1767-03-31, de Jean François Marmontel à Voltaire [François Marie Arouet].

Que ne vous dois je pas mon illustre maitre d'avoir pris si généreusement ma défense, et tiré pour moi de votre carquois cete flèche du ridicule qui fait trembler les méchans et les sots! La Sorbone va rugir comme Pompignan dès qu'elle en sentira l'atteinte.
Horet lateri letalis arundo. Mais quelle que soit sa rage, vous m'avez fait un grand bien en attachant le mépris à la persécution que j'éprouve de la part de ce troupeau de fanatiques qui n'entendent raison sur rien. Ils me demandent une déclaration; je la ferai tel qu'il me convient. Soyez tranquile sur mon honneur et sur celui de la philosophie. On veut que je modifie mes sentimens sur la tolérance civile. J'ai bien déclaré que je n'en ferai rien. Je serai ferme sur cet article.

Si j'avois prévu que vous auriez la bonté de faire rire aux dépens de mes censeurs, je vous aurois fourni encore des armes. Le père Bonhomme, cordelier, l'un des commissaires nommés pour l'examen de mon livre étoit un personnage à mettre sur la scène. C'est de tous les docteurs de l'église celui qui vuide le mieux un borc de vin; et son visage rubicon annonce l'ardeur de son zèle. Il est bon de savoir aussi que la Sorbonne est divisée en Molinistes et en Jansenistes et que ceux cy prétendent que les bonnes oeuvres et les vertus des infidèles sont vicieuses devant dieu et autant d'offenses pour lui. Ce parti est le dominant depuis l'expulsion des Jesuites, ensorte qu'il y auroit une excellente provinciale à faire entre un docteur janseniste, un docteur moliniste, et moi, ces messieurs n'étant point d'accord sur ce qu'ils me demanderoient, et finissant notre conférance par s'arracher les cheveux. Vous savez de plus que [l'archevêque . . . ] s'est fait janseniste, et s'est mis à la tête de mes persécuteurs,

Je joins ici quelques passages des théologiens et des pères dont vous ferez usage si cela vous convient.

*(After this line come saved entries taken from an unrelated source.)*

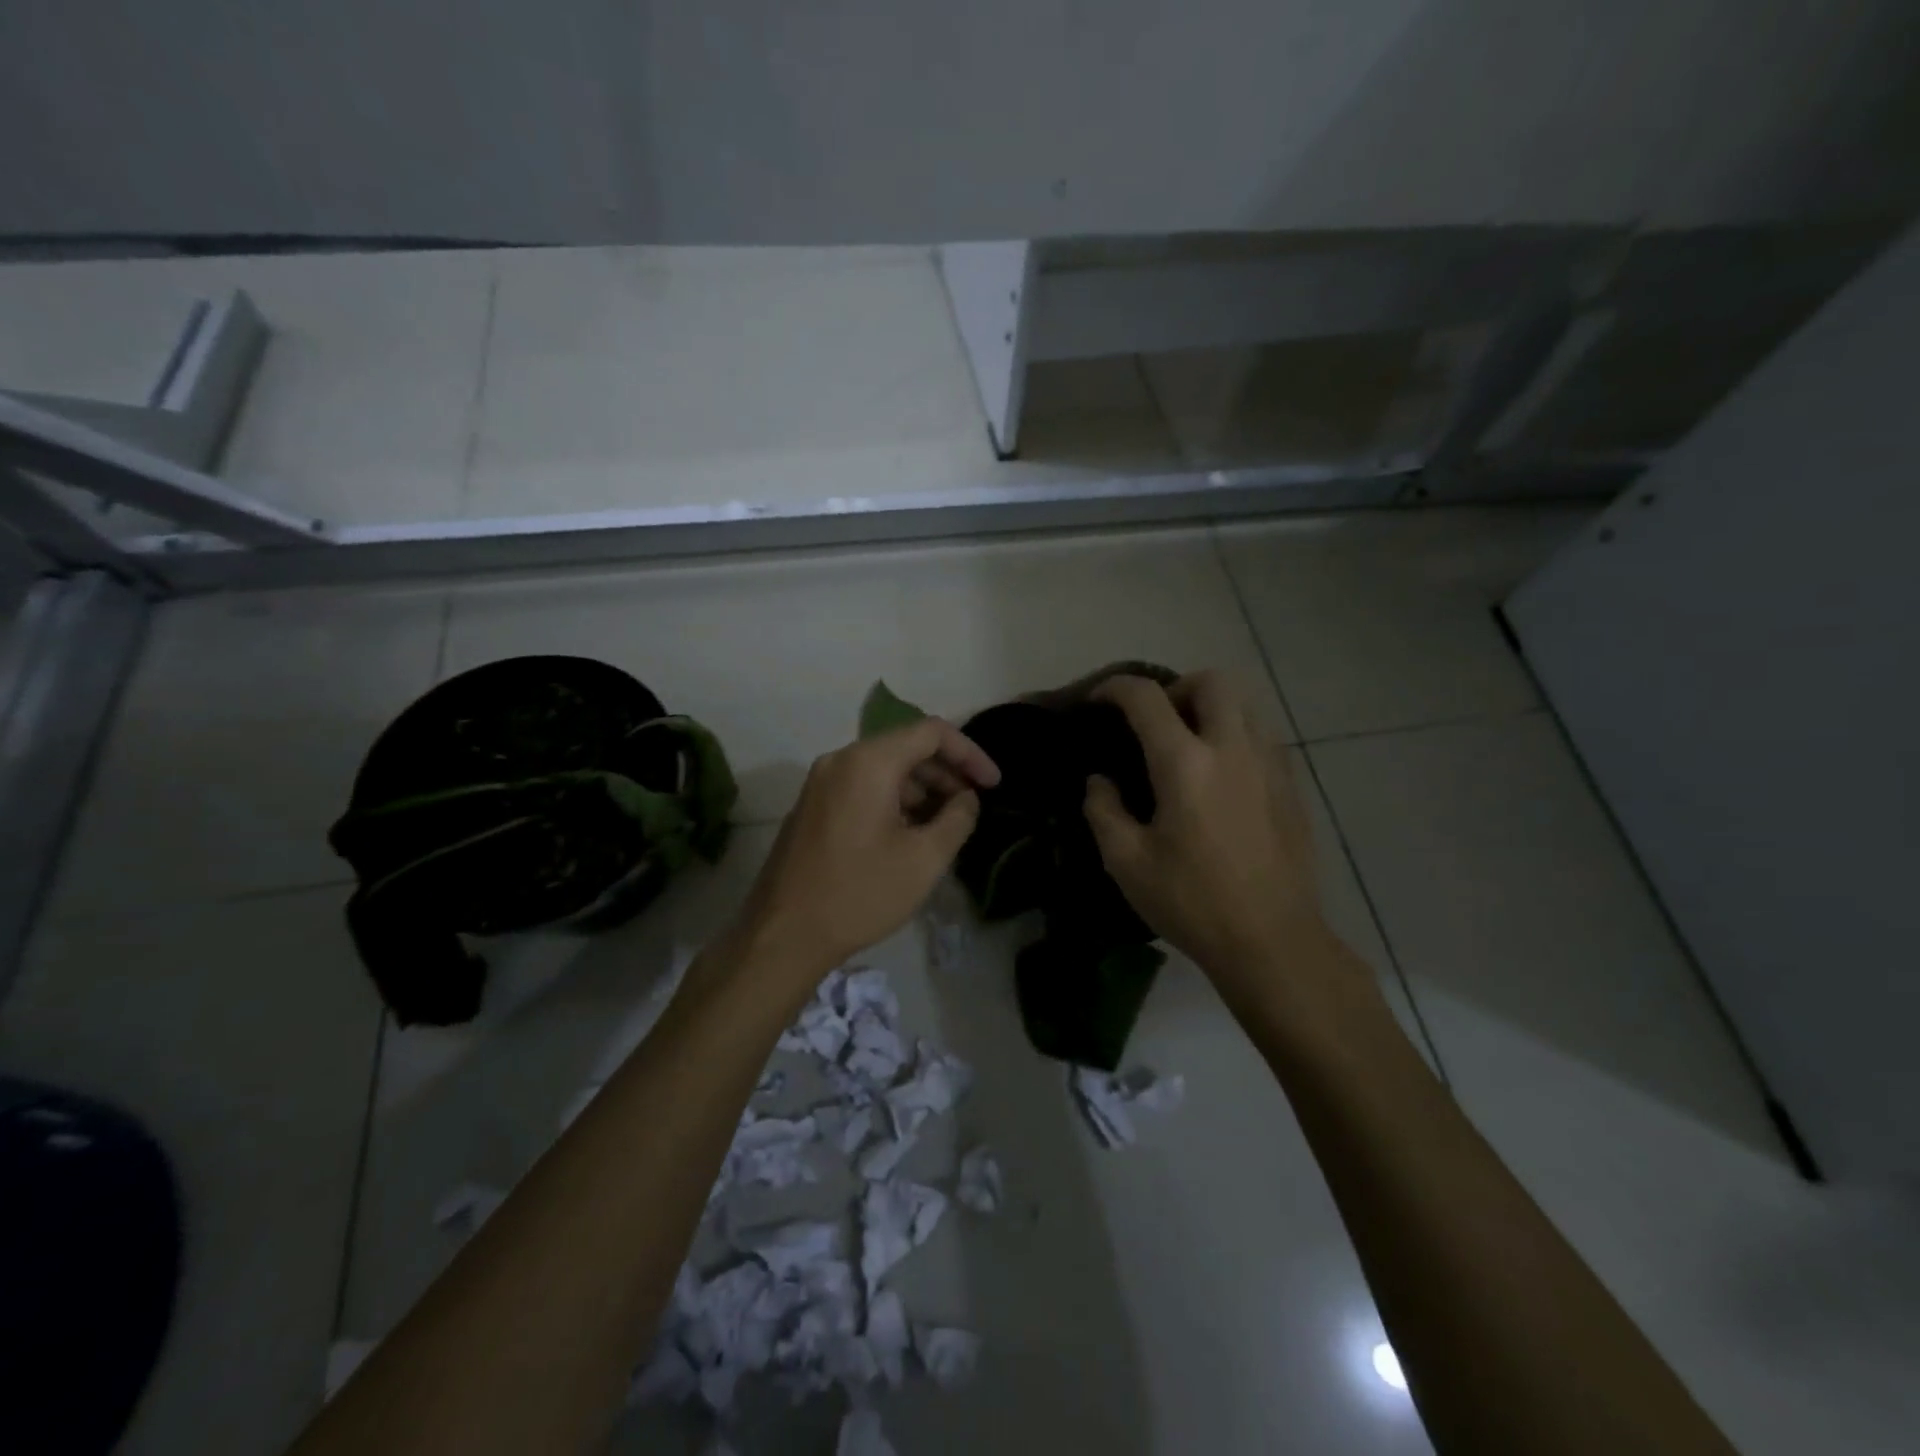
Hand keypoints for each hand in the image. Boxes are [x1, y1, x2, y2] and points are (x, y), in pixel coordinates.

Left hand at [736, 718, 999, 978]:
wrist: (783, 935)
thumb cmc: (860, 893)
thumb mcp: (924, 859)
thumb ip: (957, 818)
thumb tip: (966, 798)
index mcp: (869, 762)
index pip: (932, 732)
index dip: (970, 753)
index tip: (993, 785)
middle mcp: (840, 760)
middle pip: (906, 747)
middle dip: (945, 773)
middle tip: (972, 807)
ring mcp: (820, 783)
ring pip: (883, 769)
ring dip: (920, 789)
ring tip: (945, 826)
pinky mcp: (811, 807)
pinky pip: (862, 787)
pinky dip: (893, 800)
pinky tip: (909, 834)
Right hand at [1082, 672, 1334, 996]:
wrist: (1272, 941)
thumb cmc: (1192, 902)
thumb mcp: (1126, 862)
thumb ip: (1103, 810)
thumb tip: (1100, 781)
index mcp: (1185, 763)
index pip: (1147, 698)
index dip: (1116, 688)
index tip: (1099, 701)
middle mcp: (1232, 749)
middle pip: (1212, 681)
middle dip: (1177, 687)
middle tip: (1157, 721)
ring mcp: (1270, 765)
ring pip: (1246, 704)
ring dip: (1212, 708)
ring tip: (1190, 745)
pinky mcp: (1292, 786)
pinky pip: (1264, 736)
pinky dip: (1236, 736)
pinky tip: (1222, 777)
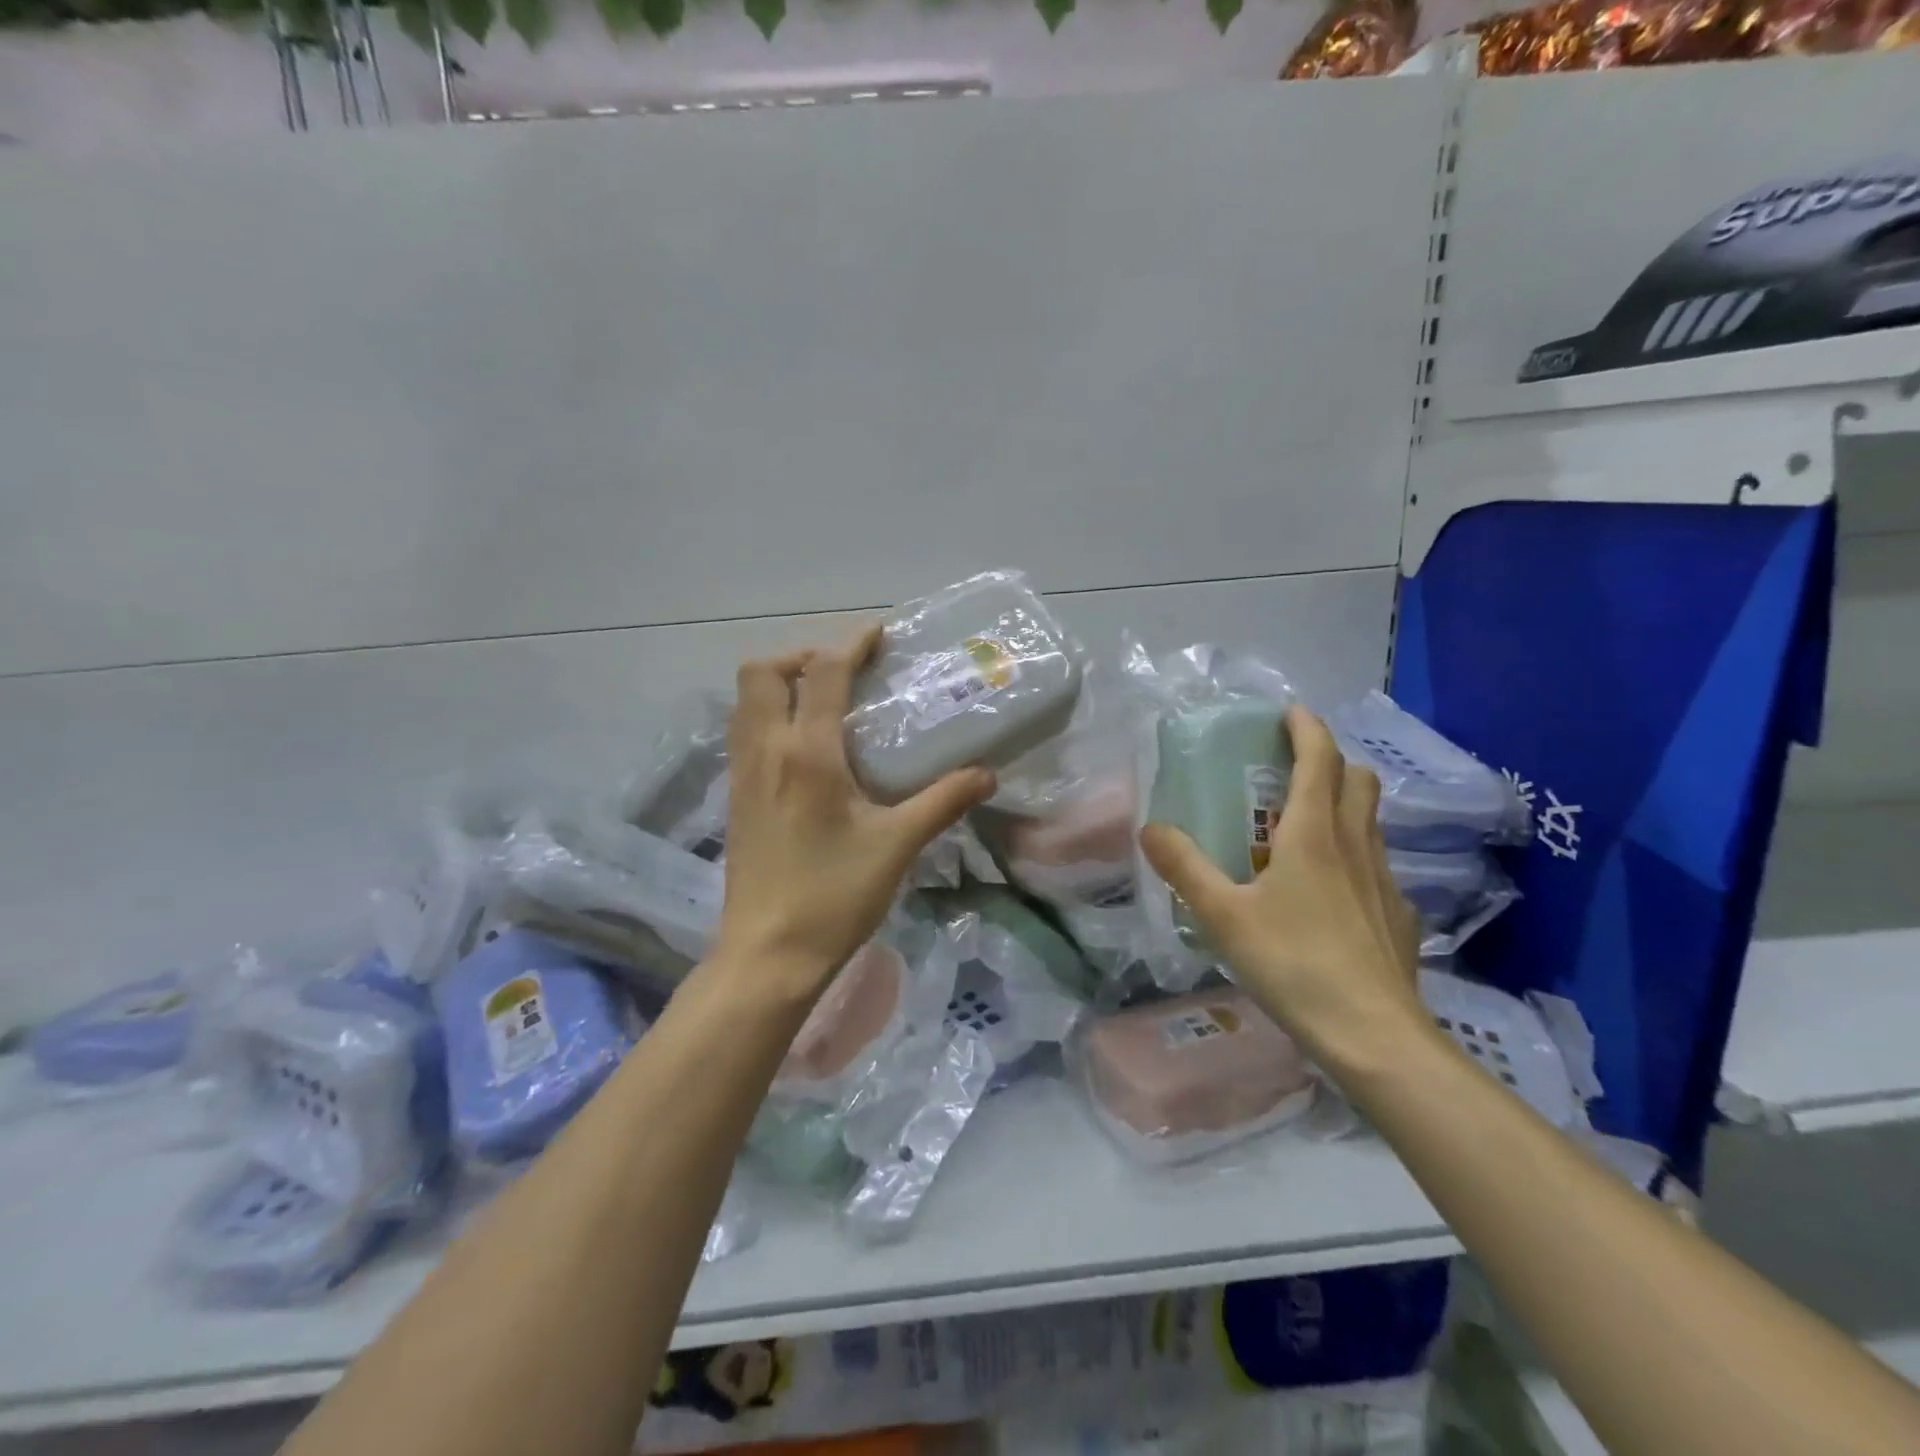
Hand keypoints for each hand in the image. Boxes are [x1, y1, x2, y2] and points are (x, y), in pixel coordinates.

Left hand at [715, 625, 995, 999]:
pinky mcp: (736, 798)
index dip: (850, 643)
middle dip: (801, 656)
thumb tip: (986, 774)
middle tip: (843, 673)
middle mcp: (765, 751)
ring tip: (824, 701)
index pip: (822, 672)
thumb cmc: (833, 896)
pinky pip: (744, 732)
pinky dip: (769, 715)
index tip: (878, 634)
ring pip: (745, 701)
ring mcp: (742, 774)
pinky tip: (805, 748)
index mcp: (806, 753)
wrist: (768, 954)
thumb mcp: (897, 845)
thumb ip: (943, 801)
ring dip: (780, 684)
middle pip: (761, 672)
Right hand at [1139, 705, 1426, 1072]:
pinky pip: (1378, 865)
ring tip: (1304, 827)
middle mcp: (1356, 844)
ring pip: (1370, 821)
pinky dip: (1355, 856)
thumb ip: (1184, 868)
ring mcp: (1385, 880)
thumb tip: (1150, 828)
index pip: (1320, 758)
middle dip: (1331, 761)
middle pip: (1358, 780)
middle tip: (1293, 770)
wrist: (1374, 1036)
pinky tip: (1331, 893)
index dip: (1306, 727)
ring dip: (1344, 805)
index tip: (1288, 712)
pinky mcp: (1399, 915)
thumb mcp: (1223, 916)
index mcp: (1314, 833)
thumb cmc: (1293, 964)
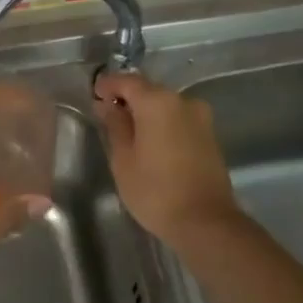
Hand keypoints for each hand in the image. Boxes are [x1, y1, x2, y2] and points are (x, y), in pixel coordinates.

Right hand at [93, 73, 240, 247]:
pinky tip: (150, 144)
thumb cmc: (154, 191)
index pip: (127, 81)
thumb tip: (107, 105)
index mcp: (158, 102)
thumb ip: (115, 125)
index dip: (107, 85)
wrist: (204, 221)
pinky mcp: (210, 135)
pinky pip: (179, 120)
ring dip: (146, 113)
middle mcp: (183, 101)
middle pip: (149, 91)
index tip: (93, 95)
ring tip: (127, 134)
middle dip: (127, 99)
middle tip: (106, 116)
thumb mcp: (123, 159)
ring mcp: (201, 118)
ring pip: (165, 106)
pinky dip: (162, 125)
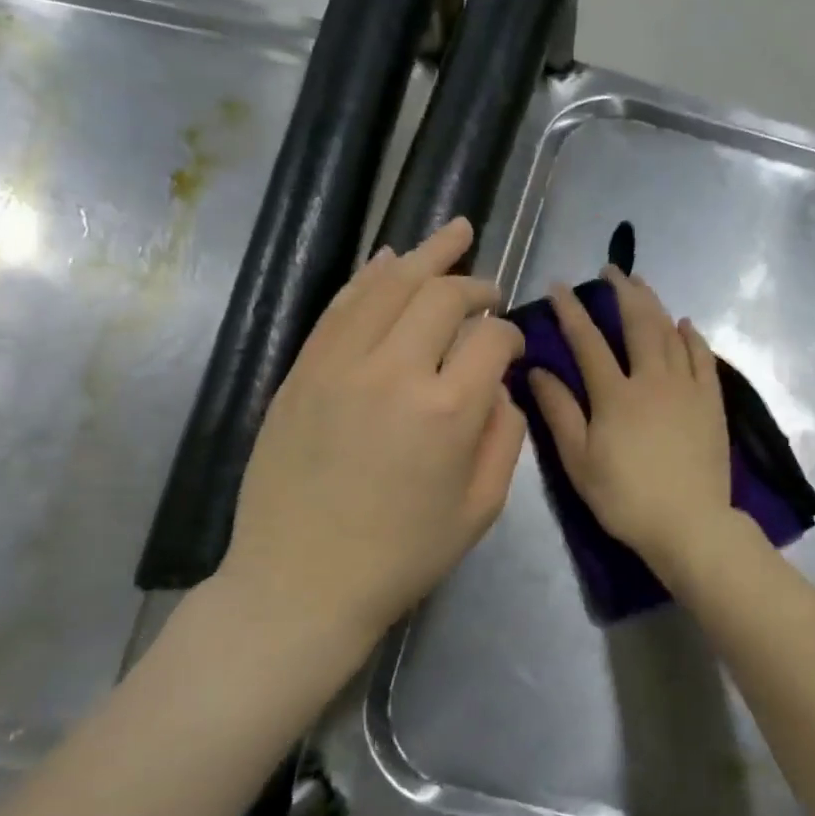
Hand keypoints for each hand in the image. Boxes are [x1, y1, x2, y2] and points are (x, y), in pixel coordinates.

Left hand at [218, 218, 525, 642]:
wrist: (302, 581)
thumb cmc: (403, 555)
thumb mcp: (481, 509)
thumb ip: (504, 436)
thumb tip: (500, 386)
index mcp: (448, 411)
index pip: (492, 340)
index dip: (511, 336)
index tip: (512, 348)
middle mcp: (393, 371)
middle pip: (443, 297)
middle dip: (475, 286)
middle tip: (490, 292)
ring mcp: (339, 365)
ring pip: (388, 286)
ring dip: (426, 256)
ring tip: (454, 234)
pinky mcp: (302, 371)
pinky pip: (340, 307)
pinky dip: (370, 276)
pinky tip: (390, 259)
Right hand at [528, 267, 737, 569]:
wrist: (689, 523)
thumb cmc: (626, 498)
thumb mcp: (579, 461)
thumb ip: (559, 413)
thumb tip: (537, 371)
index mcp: (615, 394)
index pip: (588, 341)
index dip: (572, 311)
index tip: (560, 287)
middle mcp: (652, 379)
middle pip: (638, 323)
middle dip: (623, 292)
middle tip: (612, 270)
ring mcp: (687, 388)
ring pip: (671, 334)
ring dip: (655, 305)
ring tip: (643, 285)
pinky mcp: (711, 403)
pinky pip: (703, 358)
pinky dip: (692, 337)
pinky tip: (686, 325)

C'est trop vous occuper de moi. Parlons de vous mon illustre maitre. Je vois avec une sensible joye que la lecture des Scythes fait assez généralement la même impression sur les esprits, que la pièce a faite sur moi à la représentation; et quelques touches de votre main dans le rôle d'Indatire et dans celui d'Obeïde en décideront le succès.

C'est bien dommage que Robert Covel ne soit pas un personnage plus intéressant pour Paris. Le premier chant du petit poème de la guerre civile (le seul que j'ai pu lire jusqu'à présent) est plein de gaité et d'excellentes plaisanteries. Je vous avertis que les genevois en sont piqués au vif, et qu'ils se proposent de faire cabale contre la première pièce que vous ferez jouer en Suisse. Je le tiens d'une genevoise.

Je vois partir notre ami Chabanon avec bien du regret de ne pouvoir le suivre. Quel avantage pour lui, pour mr de la Harpe, et pour mr Champfort d'aller travailler sous vos yeux! et quel plaisir pour le patriarche de la littérature d'attirer dans sa retraite les plus heureux talens, de les cultiver de ses mains, et de revivre dans son ouvrage. Jouissez Mon illustre maitre du bonheur d'être bienfaisant. Il est bien digne de votre âme.

Marmontel

Mille respects à Made Denis. Mes complimens à mr de La Harpe.